I'm more comfortable with first trying to extend the timeout of the test (number of attempts here), and if that doesn't work I don't mind if the std::call_once
is removed or the test is marked as xfail.
IMO, this may be a case of spooky action at distance, maybe some of the API that init()
is calling forces all participants of the participant factory to somehow "sync/update" their graphs (as a magic side effect :sparkles:), but I don't really think there's something wrong with using std::once
here.
It would be good if someone else can check if the usage of std::once
is correct here, maybe @hidmic ?
if the usage of std::once is correct here
Use of std::call_once
seems correct to me too.
IMO, this may be a case of spooky action at distance
Hmm, I wouldn't be surprised but that doesn't explain why it only manifests itself on Windows. It smells like an msvc
bug to me. @clalancette is std::call_once
actually calling the function?
Hmm, I wouldn't be surprised but that doesn't explain why it only manifests itself on Windows. It smells like an
msvc
bug to me. @clalancette isstd::call_once
actually calling the function?
I'm honestly not sure, I didn't instrument it. Unfortunately, I don't have an easy way to reproduce this at the moment. I'll leave this on my list to take a look at in the new year.

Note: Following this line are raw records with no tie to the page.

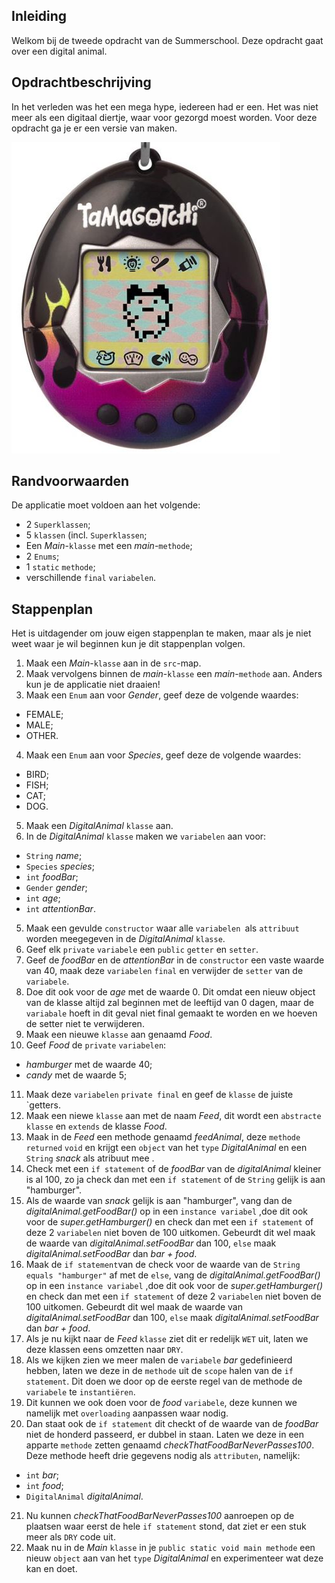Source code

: ## Inleiding

Welkom bij de tweede opdracht van de Summerschool. Deze opdracht gaat over een digital animal.
## Opdrachtbeschrijving

In het verleden was het een mega hype, iedereen had er een. Het was niet meer als een digitaal diertje, waar voor gezorgd moest worden. Voor deze opdracht ga je er een versie van maken.


![Digital Animal!](./uploads/digitalAnimal.JPG)

## Randvoorwaarden

De applicatie moet voldoen aan het volgende:

- 2 `Superklassen`;
- 5 `klassen` (incl. `Superklassen`;
- Een _Main_-`klasse` met een _main_-`methode`;
- 2 `Enums`;
- 1 `static` `methode`;
- verschillende `final` `variabelen`.

## Stappenplan
Het is uitdagender om jouw eigen stappenplan te maken, maar als je niet weet waar je wil beginnen kun je dit stappenplan volgen.
1. Maak een _Main_-`klasse` aan in de `src`-map.
2. Maak vervolgens binnen de _main_-`klasse` een _main_-`methode` aan. Anders kun je de applicatie niet draaien!
3. Maak een `Enum` aan voor _Gender_, geef deze de volgende waardes:
- FEMALE;
- MALE;
- OTHER.
4. Maak een `Enum` aan voor _Species_, geef deze de volgende waardes:
- BIRD;
- FISH;
- CAT;
- DOG.
5. Maak een _DigitalAnimal_ `klasse` aan.
6. In de _DigitalAnimal_ `klasse` maken we `variabelen` aan voor:
- `String` _name_;
- `Species` _species_;
- `int` _foodBar_;
- `Gender` _gender_;
- `int` _age_;
- `int` _attentionBar_.
5. Maak een gevulde `constructor` waar alle `variabelen `als `attribuut` worden meegegeven in de _DigitalAnimal_ `klasse`.
6. Geef elk `private` `variabele` een `public` `getter` en `setter`.
7. Geef de _foodBar_ en de _attentionBar_ in de `constructor` een vaste waarde van 40, maak deze `variabelen` `final` en verwijder de `setter` van de `variabele`.
8. Doe dit ook voor de _age_ met de waarde 0. Dit omdat een nieuw object van de klasse altijd zal beginnen met de leeftijd van 0 dagen, maar de `variabale` hoeft in dit geval niet final gemaakt te worden en we hoeven de setter niet te verwijderen.
9. Maak een nieuwe `klasse` aan genaamd _Food_.
10. Geef _Food_ de `private` `variabelen`:
- _hamburger_ met de waarde 40;
- _candy_ met de waarde 5;
11. Maak deze `variabelen` `private final` en geef de `klasse` de juiste `getters.
12. Maak een niewe `klasse` aan met de naam _Feed_, dit wordt een `abstracte klasse` en `extends` de klasse _Food_.
13. Maak in de _Feed_ een methode genaamd _feedAnimal_, deze `methode` `returned` `void` en krijgt een `object` van het `type` _DigitalAnimal_ en een `String` _snack_ als atribuut mee .
14. Check met een `if statement` of de _foodBar_ van de _digitalAnimal_ kleiner is al 100, zo ja check dan met een `if statement` of de `String` gelijk is aan "hamburger".
15. Als de waarde van _snack_ gelijk is aan "hamburger", vang dan de _digitalAnimal.getFoodBar()_ op in een `instance variabel` ,doe dit ook voor de _super.getHamburger()_ en check dan met een `if statement` of deze 2 `variabelen` niet boven de 100 uitkomen. Gebeurdt dit wel maak de waarde van _digitalAnimal.setFoodBar_ dan 100, `else` maak  _digitalAnimal.setFoodBar_ dan _bar + food_.
16. Maak de `if statement`van de check voor de waarde van de `String equals "hamburger"` af met de `else`, vang de _digitalAnimal.getFoodBar()_ op in een `instance variabel` ,doe dit ook voor de _super.getHamburger()_ en check dan met een `if statement` of deze 2 `variabelen` niet boven de 100 uitkomen. Gebeurdt dit wel maak de waarde van _digitalAnimal.setFoodBar_ dan 100, `else` maak  _digitalAnimal.setFoodBar_ dan _bar + food_.
17. Als je nu kijkt naar de _Feed_ `klasse` ziet dit er redelijk `WET` uit, laten we deze klassen eens omzetten naar `DRY`.
18. Als we kijken zien we meer malen de `variabele` _bar_ gedefinieerd hebben, laten we deze in de `methode` uit de `scope` halen van de `if statement`. Dit doen we door op de eerste regel van de methode de `variabele` te `instantiëren`.
19. Dit kunnen we ook doen voor de _food_ `variabele`, deze kunnen we namelijk met `overloading` aanpassen waar nodig.
20. Dan staat ook de `if statement` dit checkt of de waarde van de _foodBar_ niet de honderd passeerd, er dubbel in staan. Laten we deze in een apparte `methode` zetten genaamd _checkThatFoodBarNeverPasses100_. Deze methode heeft drie gegevens nodig als `attributen`, namelijk:
- `int` _bar_;
- `int` _food_;
- `DigitalAnimal` _digitalAnimal_.
21. Nu kunnen _checkThatFoodBarNeverPasses100_ aanroepen op de plaatsen waar eerst de hele `if statement` stond, dat ziet er een stuk meer als `DRY` code uit.
22. Maak nu in de _Main_ `klasse` in je `public static void main methode` een nieuw `object` aan van het `type` _DigitalAnimal_ en experimenteer wat deze kan en doet.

Hmm, I wouldn't be surprised but that doesn't explain why it only manifests itself on Windows.
In CI, it happens frequently that flaky tests are more prone to fail on Windows (and with rmw_connext).
It smells like an msvc bug to me.
That sounds unlikely to me ...
In CI, it happens frequently that flaky tests are more prone to fail on Windows (and with rmw_connext).
For time sensitive tests, yes, but this looks different (considering above evidence of this working just fine if std::call_once
is dropped).
That sounds unlikely to me ...
It could be a flaw in RTI Connext, as you suggest, but I'd be surprised. It seems simpler for DomainParticipantFactory
to do things right than to do them wrong.
Closing, since with Foxy now being End-of-Life, this repository is no longer used.